▶ WORK TO COMPLETE
Your output must match the records exactly, line for line.

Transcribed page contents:
-- -- --
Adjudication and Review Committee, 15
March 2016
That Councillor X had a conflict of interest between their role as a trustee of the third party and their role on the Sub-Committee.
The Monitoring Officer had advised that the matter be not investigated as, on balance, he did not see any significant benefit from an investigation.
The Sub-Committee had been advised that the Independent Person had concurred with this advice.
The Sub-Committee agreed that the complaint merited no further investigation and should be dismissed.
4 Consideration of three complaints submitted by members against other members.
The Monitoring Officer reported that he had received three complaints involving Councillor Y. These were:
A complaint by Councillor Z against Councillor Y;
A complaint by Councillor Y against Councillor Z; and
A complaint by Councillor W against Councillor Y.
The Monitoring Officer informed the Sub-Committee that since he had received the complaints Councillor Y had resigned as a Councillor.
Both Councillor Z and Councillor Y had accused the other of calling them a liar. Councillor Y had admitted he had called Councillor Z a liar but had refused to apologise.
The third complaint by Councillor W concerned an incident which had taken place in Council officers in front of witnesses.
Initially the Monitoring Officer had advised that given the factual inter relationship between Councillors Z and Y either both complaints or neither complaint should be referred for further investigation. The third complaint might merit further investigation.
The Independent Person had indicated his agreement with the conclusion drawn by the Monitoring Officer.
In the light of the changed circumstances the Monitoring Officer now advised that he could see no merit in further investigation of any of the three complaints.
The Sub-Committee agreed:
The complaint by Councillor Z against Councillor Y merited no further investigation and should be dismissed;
-- -- --
▶ SOLUTION TO THIS EXERCISE
Adjudication and Review Committee, 15
March 2016
That Councillor X had a conflict of interest between their role as a trustee of the third party and their role on the Sub-Committee.
The Monitoring Officer had advised that the matter be not investigated as, on balance, he did not see any significant benefit from an investigation.
The Sub-Committee had been advised that the Independent Person had concurred with this advice.
The Sub-Committee agreed that the complaint merited no further investigation and should be dismissed.
4 Consideration of three complaints submitted by members against other members.
The Monitoring Officer reported that he had received three complaints involving Councillor Y. These were:
A complaint by Councillor Z against Councillor Y;
A complaint by Councillor Y against Councillor Z; and
A complaint by Councillor W against Councillor Y.
The Monitoring Officer informed the Sub-Committee that since he had received the complaints Councillor Y had resigned as a Councillor.
Both Councillor Z and Councillor Y had accused the other of calling them a liar. Councillor Y had admitted he had called Councillor Z a liar but had refused to apologise.
The third complaint by Councillor W concerned an incident which had taken place in Council officers in front of witnesses.
Initially the Monitoring Officer had advised that given the factual inter relationship between Councillors Z and Y either both complaints or neither complaint should be referred for further investigation. The third complaint might merit further investigation.
The Independent Person had indicated his agreement with the conclusion drawn by the Monitoring Officer.
In the light of the changed circumstances the Monitoring Officer now advised that he could see no merit in further investigation of any of the three complaints.
The Sub-Committee agreed:
The complaint by Councillor Z against Councillor Y merited no further investigation and should be dismissed;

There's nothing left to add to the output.